Yes, a picture would help.


----------



## BettaxFishxCrazy (Sep 5, 2009)

Ok here are some pictures, you can't really see the "sac" that well.


----------



## dramaqueen (Jul 7, 2008)

The white thing that is noticeable in the next to last pic is her ovipositor, if that is what you are talking about. The eggs are released from the ovipositor. She's probably carrying eggs. She'll either release them or reabsorb them.


----------



## Rohland (Aug 20, 2009)

Also its not harming her to have them in her... In most cases. Its very rare that they would die.


----------



## CodeRed (Jun 11, 2009)

Ah! You stole Shani xD Kidding. Although, they do look exactly alike...


----------



## BettaxFishxCrazy (Sep 5, 2009)

No I was talking about the "sac" in her stomach. The last picture kind of shows it, she's very round and on the right side you can kind of see it, it's yellowish. I'm glad that it's not harmful if she doesn't release them. I don't know much about female bettas, she's the first female I've had and obviously the males can't get pregnant.


----------



## JamieTron (May 16, 2009)

She looks like she is full of nice mature eggs, are you planning to breed her? She is a beautiful fish


----------



## BettaxFishxCrazy (Sep 5, 2009)

Thank you. No I'm not going to breed her that's why I'm worried that it might harm her if they don't come out. She's the first female I've had, so I've never seen it before.


----------



## JamieTron (May 16, 2009)

Ah I see, well I have owned one female for about 3 years, and whenever she would get full with eggs she would just reabsorb them into her body. It's quite common in the Finfish we raise at my university as well. Almost like extra nutrients for her body to reabsorb.  

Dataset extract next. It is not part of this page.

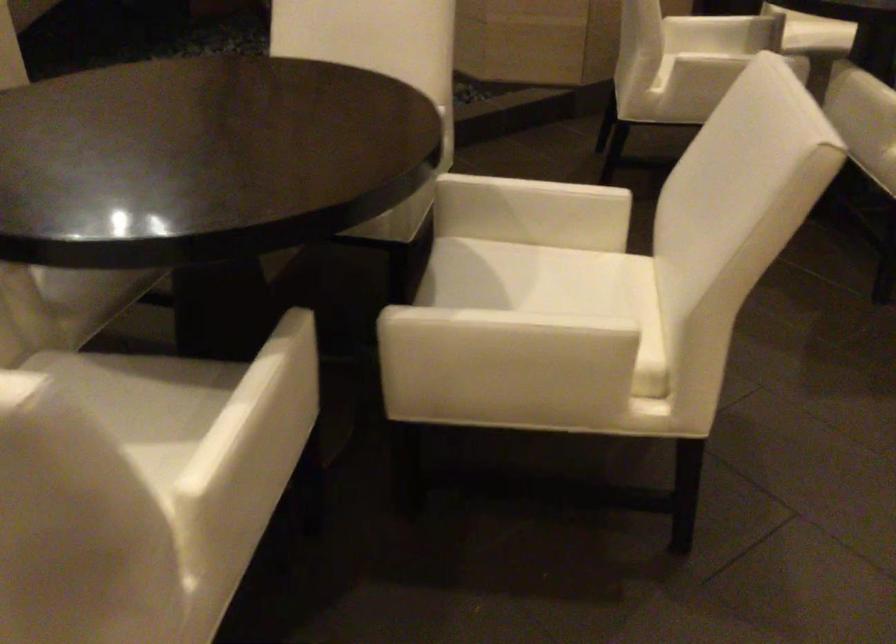
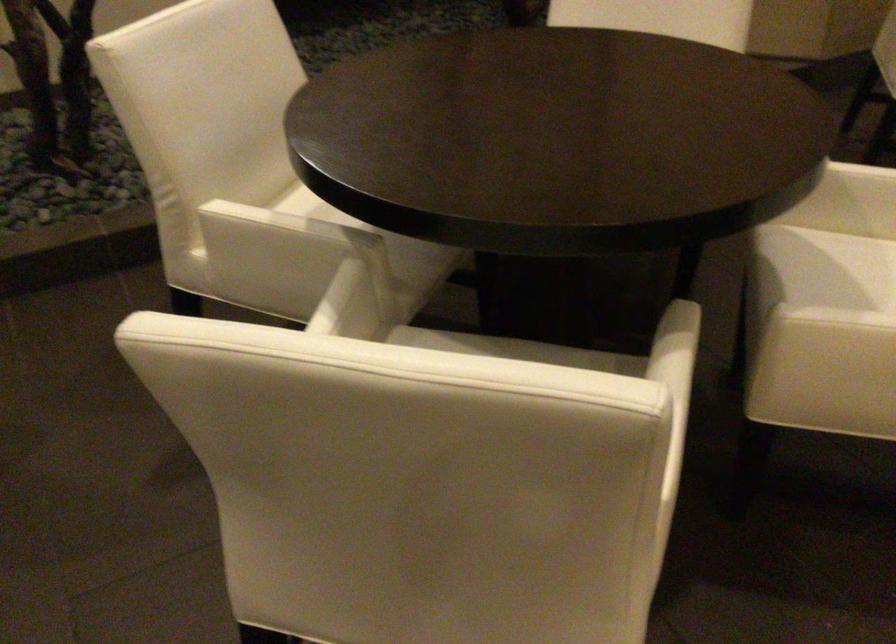
Locate, in the second image, the point that corresponds to pixel 288 355 in the first image.

(688, 353)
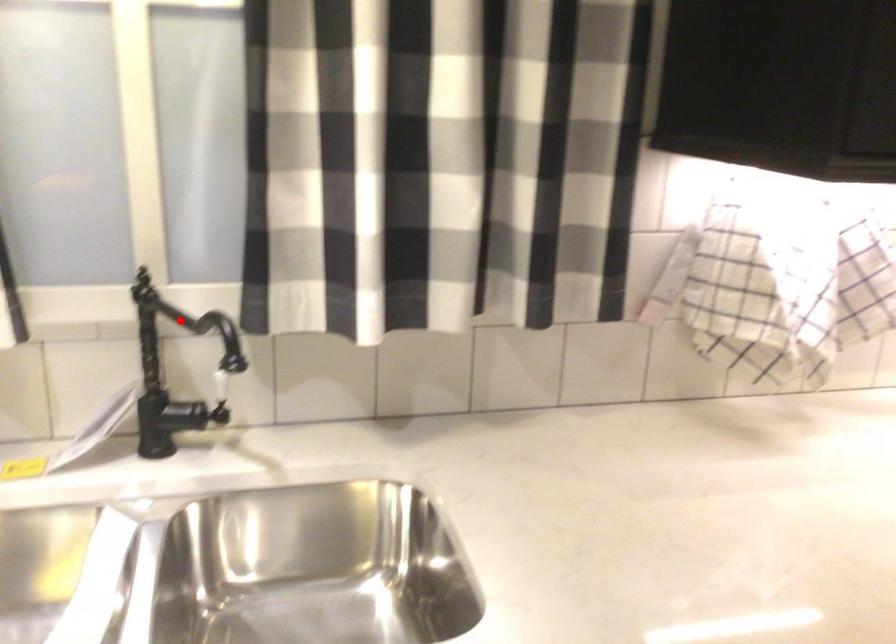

Female bettas are fun  I think you will enjoy the experience  and Good luck 

and sorry I didn't notice you said you were not going to breed her in your original message! Lol


----------



## BettaxFishxCrazy (Sep 5, 2009)

Thanks, I feel better! She's such a character, whenever she sees me feeding the other boys she makes sure that she's right there to get the food when it's her turn. I was thinking about getting another female and try putting them together, but I don't think I'm going to do that. I have Candi in a 1 gallon right now and I think that's too small for 2 female fish. I saw one post that said you should get at least a 10 gallon for 2 female bettas and I def don't have the room for a 10 gallon.


----------



## JamieTron (May 16, 2009)

aww she sounds like a cutie  you could always try, I had two together before, but I think they were siblings. Perhaps have an extra tanks just in case  I dunno 5 gallon might be enough, or maybe 2.5 gal if you have small girls that get along. If they sem to pick at one another a bigger tanks would be better. My two were inseparable lol they got along great


----------



## sumsum (Aug 24, 2009)

looks like it mu=ight just be her bellie to me.=)


----------



## sumsum (Aug 24, 2009)

Might


----------



## BettaxFishxCrazy (Sep 5, 2009)

I don't know, she was never that round and she was so tiny when I got her so that's why I was figured it was probably eggs or she was bloated. She's doing perfectly fine, so if she has eggs, hopefully she'll just absorb them. I was thinking about trying out a 2.5G with two females and put a divider up first, but I just bought another HM male and 12 is more than enough fish for me.


----------